Review: Gratitude by Oliver Sacks

Sunday 8 November 2015
"I cannot pretend I am without fear. But my predominant feeling is one of gratitude. I have loved and been loved; I have been given much and I have given something in return; I have read and traveled and thought and written. I have had an intercourse with the world, the special intercourse of writers and readers.

Above all, I have been a sentient being, a thinking animal, on this beautiful planet, and that in itself has been an enormous privilege and adventure."
— Oliver Sacks, Gratitude



I received a perfect gem in the mail on Friday. At 45 pages, Gratitude by Oliver Sacks may be compact, but it's large in impact, as the author and neurologist reflects on the life he knows he's leaving behind as he nears death. I read Gratitude in one sitting, and I'll read it again, because despite Sacks' diagnosis of fatal cancer, this book brims with optimism and grace.
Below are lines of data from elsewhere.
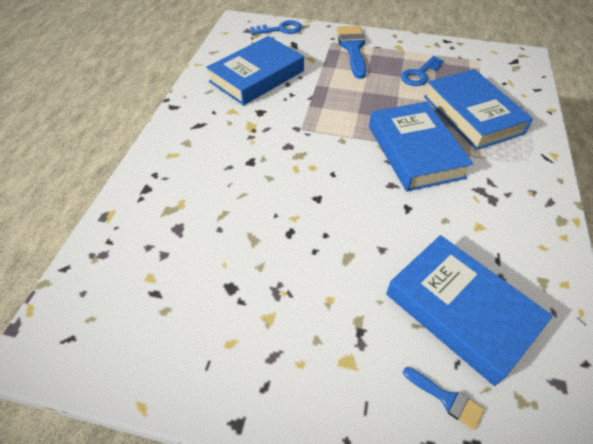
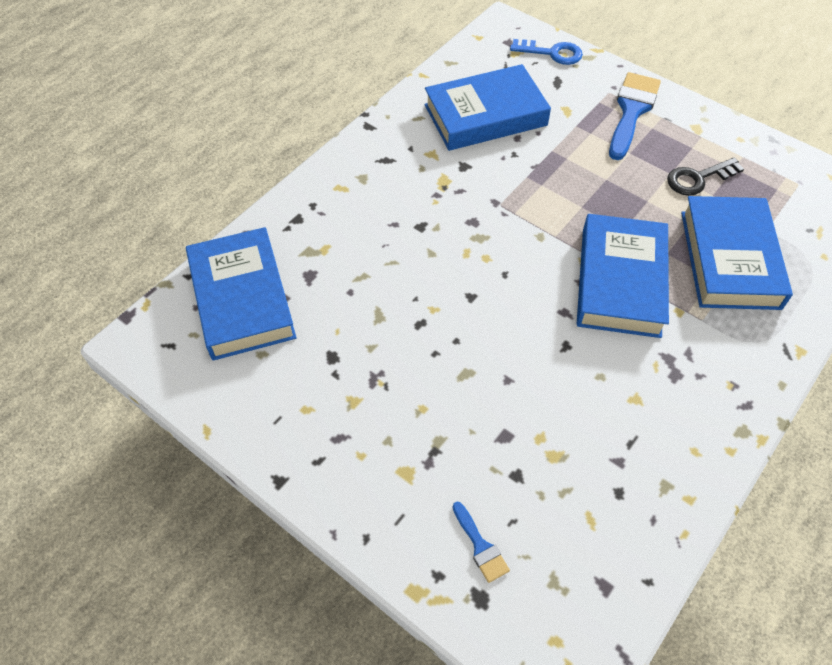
camera: 25 degrees right, 5 degrees up
blue book [386,235,553,386] -> blue book moved to [186,227,297,361]
blue key [401,56,444,86] -> black key [667,157,744,196]

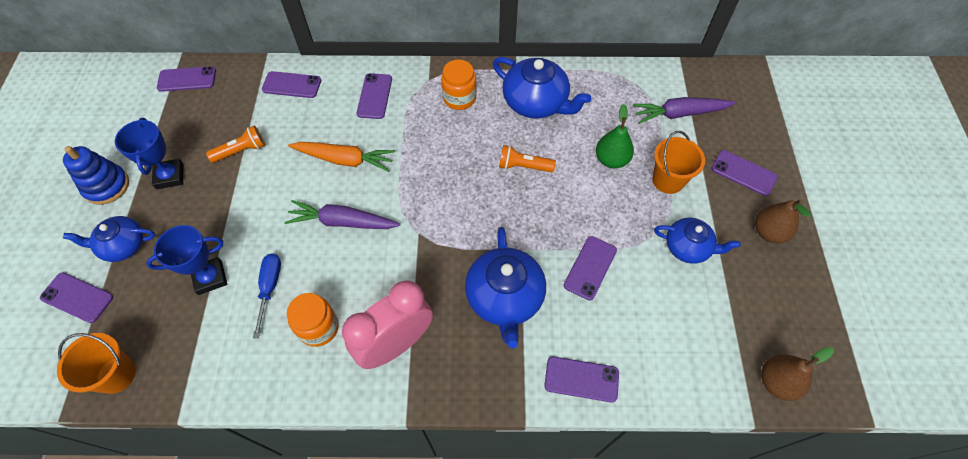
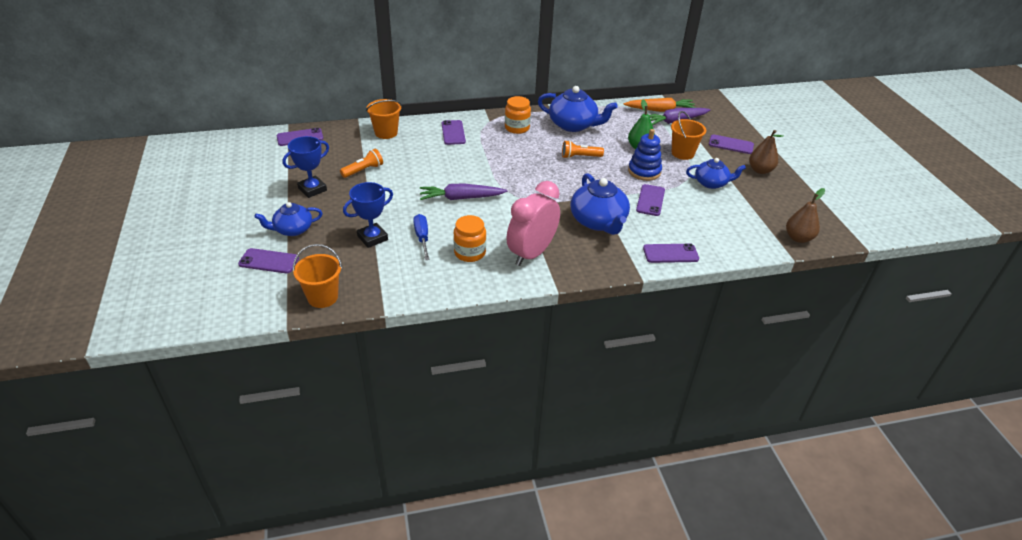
camera: 15 degrees left, 20 degrees down
blue stacking toy [63,146,129,205] -> blue stacking toy moved to [628,129,662,181]
blue trophy [115,118,184,189] -> blue trophy turned 75 degrees clockwise [283,136,329,198]
purple phone [262,71,321,98] -> orange bucket [366,99,402,139]
orange carrot [288,142,395,172] -> orange carrot moved to [624,98,696,112]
Gratitude includes four essays: "Mercury," which was written as Sacks' 80th birthday loomed; "My Own Life," which was shared widely after it was published in the New York Times in February; "My Own Periodic Table," which reflects on the author's tie to metals and minerals, which he calls "emblems of eternity"; and finally, "Sabbath," which was published in the Times a mere two weeks before Sacks' death

Gratitude wasn't enough, so I spent much of this morning reading other pieces Oliver Sacks published in the New York Times in the years leading up to his death, including "This Year, Change Your Mind," an essay that, among many other things, speaks to loss of sight. Even long before Sacks' himself became partially blind, a result of his cancer, he wrote at length about blindness. The pocket watch photographed above was my great-grandfathers, and family lore tells me it's one of the first braille pocket watches, useful to my great-grandfather who suffered sight loss after the First World War. It seems especially fitting to a book about time running out by a man captivated by metal and who himself wrote some of the most beautiful text about blindness.

It's a cliche, but good things come in small packages. Gratitude is proof of that.